¡Con mi ciudad no te metas!
Un artículo publicado por EL Tiempo. Ver publicación original aquí.
Por estos días circuló en internet un video en el que se muestra a un grupo de jóvenes rompiendo los adoquines alrededor de su universidad para usarlos como proyectiles contra la policía. En la misma semana, decenas y decenas de personas siguieron colándose en TransMilenio aprovechando el pésimo estado de sus puertas, muchas de ellas averiadas desde hace meses. Mientras tanto, un sujeto ha atacado con balines 60 buses de servicio público en el sector de Kennedy. Y no hay calle en la ciudad que no tenga vandalizadas sus señales de tránsito, las mismas que ayudan a evitar una tragedia.
Qué difícil resulta hacerles entender a muchos el valor de una ciudad. Que sea hostil, caótica, fría o caliente no es su culpa. Que tenga huecos en la vía, árboles que se caen, ladrones en la esquina o conductores atarvanes, tampoco. Que se inunde, se atasque, se ensucie o huela a orines, mucho menos. La ciudad es lo que nosotros queremos que sea. No le pertenece a un gobernante, ni a un sindicato, ni a un empresario rico, ni a un desplazado pobre. Nos pertenece a todos porque de una u otra manera todos la imaginamos, la construimos y deconstruimos constantemente.
Se entiende que la ciudad la repensemos y que a quienes elegimos para gobernarla, administrarla y redefinirla les asista la sabiduría de transformarla en un espacio en el que todos quepamos y todos nos sintamos orgullosos. A fin de cuentas, se trata de un mismo espacio que tenemos que compartir.
Por lo mismo, no hay razones que expliquen el afán desmedido de algunos por acabarla. El colado de TransMilenio que se siente héroe robándose un pasaje; el irresponsable que destruye una señal en un no sé qué afán por sentirse superior; los vándalos que removieron los adoquines del espacio público, es decir, del espacio de todos, son simplemente desadaptados. El tránsfuga al que le da por incendiar un contenedor de basura o robarse algún mobiliario debe de cargar una dosis de odio que simplemente no le cabe en el cuerpo.

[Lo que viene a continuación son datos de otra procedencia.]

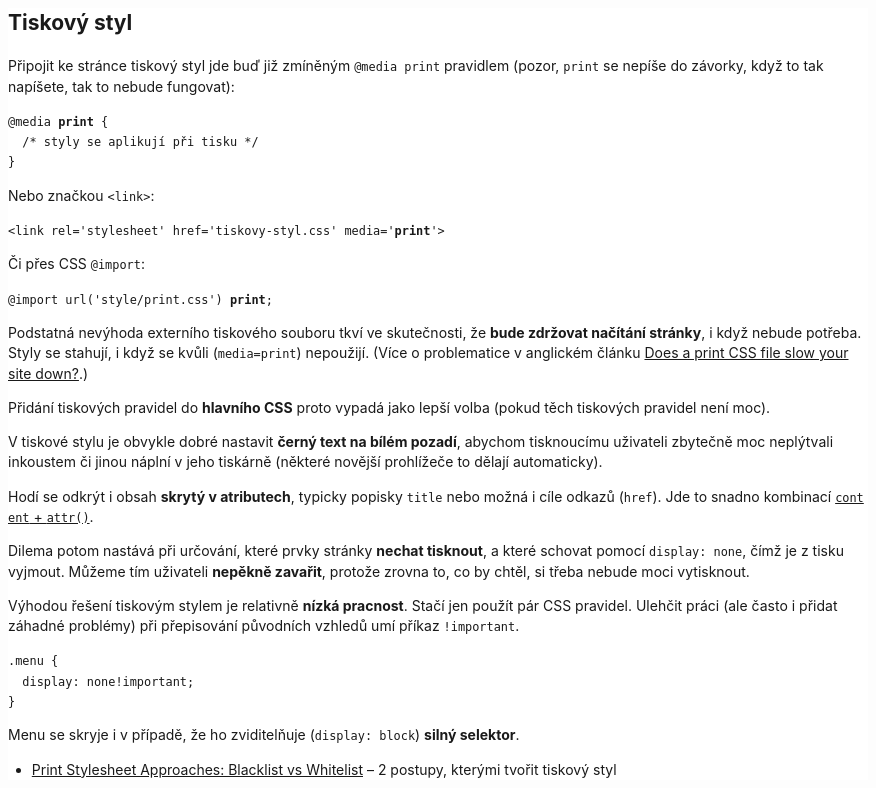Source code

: 
<h2 id="tiskovy-styl">Tiskový styl</h2>

<p>Připojit ke stránce tiskový styl jde buď již zmíněným <code>@media print</code> pravidlem (pozor, <code>print</code> se nepíše do závorky, když to tak napíšete, tak to nebude fungovat):</p>

    
<pre><code>@media <b>print</b> {
  /* styly se aplikují při tisku */
}</code></pre>


<p>Nebo značkou <code>&lt;link></code>:</p>


<pre><code>&lt;link rel='stylesheet' href='tiskovy-styl.css' media='<b>print</b>'></code></pre>

<p>Či přes CSS <code>@import</code>:</p>

<pre><code>@import url('style/print.css') <b>print</b>;</code></pre>


<p>Podstatná nevýhoda externího tiskového souboru tkví ve skutečnosti, že <b>bude zdržovat načítání stránky</b>, i když nebude potřeba. Styly se stahují, i když se kvůli (<code>media=print</code>) nepoužijí. (Více o problematice v anglickém článku <a href="https://www.nccgroup.com/en/blog/2014/10/does-a-print-css-file-slow-your-site-down/">Does a print CSS file slow your site down?</a>.)</p>

<p>Přidání tiskových pravidel do <b>hlavního CSS</b> proto vypadá jako lepší volba (pokud těch tiskových pravidel není moc).</p>

<p>V tiskové stylu je obvykle dobré nastavit <b>černý text na bílém pozadí</b>, abychom tisknoucímu uživateli zbytečně moc neplýtvali inkoustem či jinou náplní v jeho tiskárně (některé novější prohlížeče to dělají automaticky).</p>


<p>Hodí se odkrýt i obsah <b>skrytý v atributech</b>, typicky popisky <code>title</code> nebo možná i cíle odkazů (<code>href</code>). Jde to snadno kombinací <a href="/content-attr"><code>content</code> + <code>attr()</code></a>.</p>


<p>Dilema potom nastává při určování, které prvky stránky <b>nechat tisknout</b>, a které schovat pomocí <code>display: none</code>, čímž je z tisku vyjmout. Můžeme tím uživateli <b>nepěkně zavařit</b>, protože zrovna to, co by chtěl, si třeba nebude moci vytisknout.</p>


<p>Výhodou řešení tiskovým stylem je relativně <b>nízká pracnost</b>. Stačí jen použít pár CSS pravidel. Ulehčit práci (ale často i přidat záhadné problémy) při přepisování původních vzhledů umí příkaz <code>!important</code>.</p>

<pre><code>.menu {
  display: none!important;
}</code></pre>


<p>Menu se skryje i v případě, že ho zviditelňuje (<code>display: block</code>) <b>silný selektor</b>.</p>

<div class="external-content">
  <ul>
    <li><a href="https://css-tricks.com/print-stylesheet-approaches-blacklist-vs-whitelist/">Print Stylesheet Approaches: Blacklist vs Whitelist</a> – 2 postupy, kterými tvořit tiskový styl</li>
  </ul>
</div>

Las ciudades lo pueden resistir casi todo, menos a sus propios moradores. Las ciudades fueron el foco de la pandemia de covid-19 y han ido superándolo. Son las principales causantes de los gases de efecto invernadero y aun así nos permiten seguir respirando. Las ciudades albergan a propios y extraños, a sus propios pobres y a los pobres ajenos, y siempre dan una segunda oportunidad.
He retratado, cómo no, a Bogotá. Una ciudad inconmensurable, dinámica, talentosa, que nos brinda el clima perfecto, los escenarios perfectos, la comida perfecta; que maravilla a turistas y atrae a empresarios, que ha abierto espacios a comunidades que antes se lo pensaban dos veces antes de echar raíces aquí. Bogotá es una ciudad para sentirnos orgullosos, solo por eso, por el simple hecho de ser una gran urbe.
Qué es lo que pasa entonces con nosotros que buscamos mil y una maneras de agredirla. De insultarla. De responsabilizarla de males que nosotros mismos creamos. Por qué no podemos ser empáticos con ella y descubrirla todos los días en sus rincones más íntimos: la librería, la panadería, el corrientazo, el parque, la plaza, el jardín, la bici, el café, el rebusque, la fiesta, el perro, el copetón…
Quizás se deba a que, en lugar de ver a Bogotá como ese lienzo que se nos devela todos los días y en el que podemos crear y proponer, la convertimos en referente de lo que odiamos: al político de turno, al chambón que me echó el carro encima, al policía que me multó, al motociclista que se voló el pare, al funcionario. Y nos volvemos hostiles con la ciudad, no creemos en ella, la juzgamos, la referenciamos con epítetos como “esta ciudad es una mierda” o simplemente dejamos de vivirla y sentirla, el peor daño que podamos ocasionarle.
Las encuestas del programa Bogotá Cómo Vamos reflejan todo esto. Hoy somos más pesimistas respecto a la ciudad, creemos que va por mal camino y que el futuro no depara nada mejor. Y nos sentimos felices anunciando por redes que nos vamos de aquí porque “ya no se puede vivir”.
Revertir todo esto no es fácil. Y menos cuando la ciudad se convierte en botín político, en puja permanente entre aquellos a quienes hemos llamado para salvarla. Ahora se la amenaza con destruir los avances de sus obras más emblemáticas.
La ciudad se nos brinda plena. Saberla disfrutar es un imperativo. Pero lo es mucho más poder defenderla y no atacarla ni permitir que la ataquen. A Bogotá solo la salvamos quienes la vivimos. Por eso, cuando veamos que alguien se ensañe contra ella, gritemos: ¡con mi ciudad no te metas!